There’s no direct Korean competitor doing what Kachi does. But there are three categories of nearby players worth addressing honestly.

Geographic peers (same model, different region)

  • Pump.fun: Solana, US/EN memes. The category-defining player.
  • Four.meme: BSC, Chinese memes. Dominant in its region.

I’m not pretending Kachi can out-compete Pump.fun on Solana. That’s not the game.

The thesis of Kachi is that attention economies are geographic.

Korea has its own meme culture. That’s the slot Kachi occupies. Co-existence, not competition.

Aggregators and trading terminals

  • Axiom, Photon, Bullx, Gmgn: Solana or multi chain terminal, superb trading performance for pro traders
  • Fomo, Moonshot: mobile-first onchain trading

These wrap underlying liquidity and improve UI/UX, sometimes with a social feature (Fomo).

Each of them covers a slice of what Kachi does. None combine launchpad + terminal + community + Korean-native UX in one product.

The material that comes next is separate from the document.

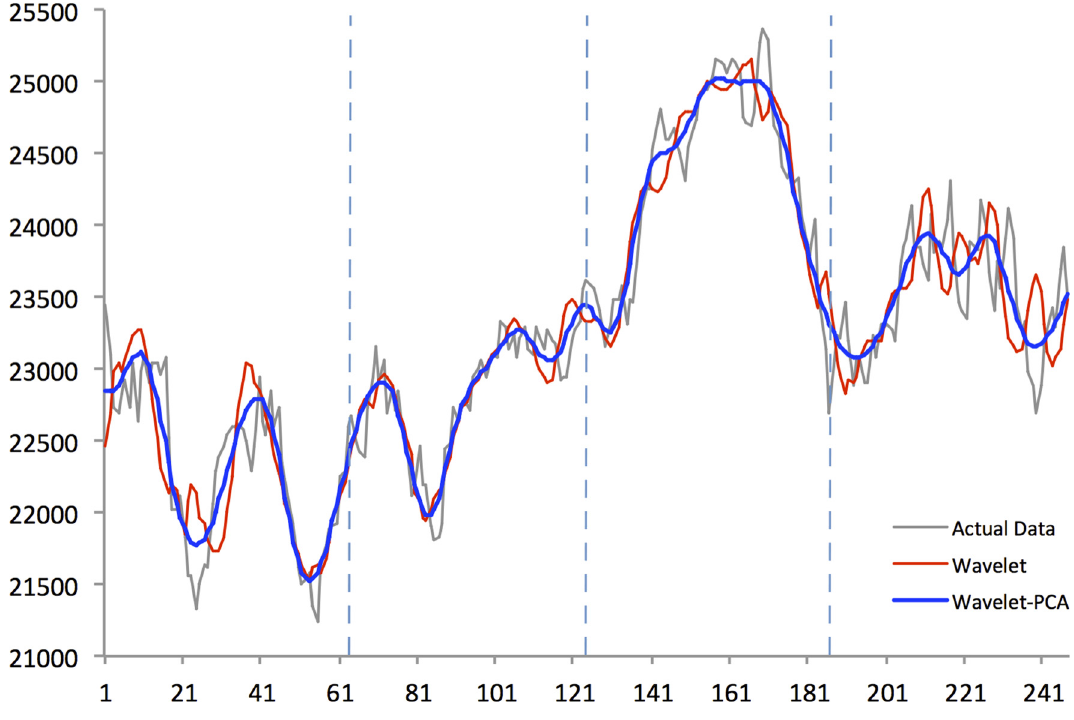
Fig 4. Univariate (Wavelet) and Multivariate (Wavelet-PCA) Denoising of Hang Seng futures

The shortest way to describe Kachi: Pump.fun + Axiom + TossInvest, built for Koreans on Giwa.

Korean CEXes

  • Upbit
  • Bithumb
  • Korbit

CEX listing is downstream. By the time a memecoin reaches Upbit’s main board, the 100x is long gone. Kachi is where the launches happen. Different point in the token lifecycle, different kind of user.

”What if Upbit just launches their own memecoin platform on Giwa?”

A few reasons I don’t think it happens:

Coinbase didn’t build Aerodrome. Coinbase built Base and let third parties own the DEX layer on top. That worked out fine for everyone. Coinbase captured value from chain activity, Aerodrome captured value from the DEX. Upbit running Giwa is the same playbook. They benefit from a thriving ecosystem on Giwa whether or not they own each app.

GasOK is the proof. Upbit literally launched an incubator to attract third-party builders to Giwa. If they wanted to build all the apps themselves, they wouldn’t be writing $100K checks to outsiders.

CEXes don’t run launchpads. The regulatory profile is different. Token issuance and token listing are two different conversations with regulators, especially in Korea.

Product

TODO will add more screenshots

Kachi product screenshot
Kachi product screenshot

Dev version: https://dev.kachi.xyz

(I have been refactoring the backend, so it is down currently.)

Team

It’s just me, Jacob Kim.

I’ve been trading memecoins for a few years. Traded a lot, launched a few. I will dogfood my product.

At Krafton I worked on Settlus, an ETH L2 built with OP-Stack, the same stack as Giwa. So when Upbit’s chain lands, I’m not starting from zero.

Kachi is my project, and my baby. I have enough savings to focus on this without revenue for years, and I’m not planning on quitting.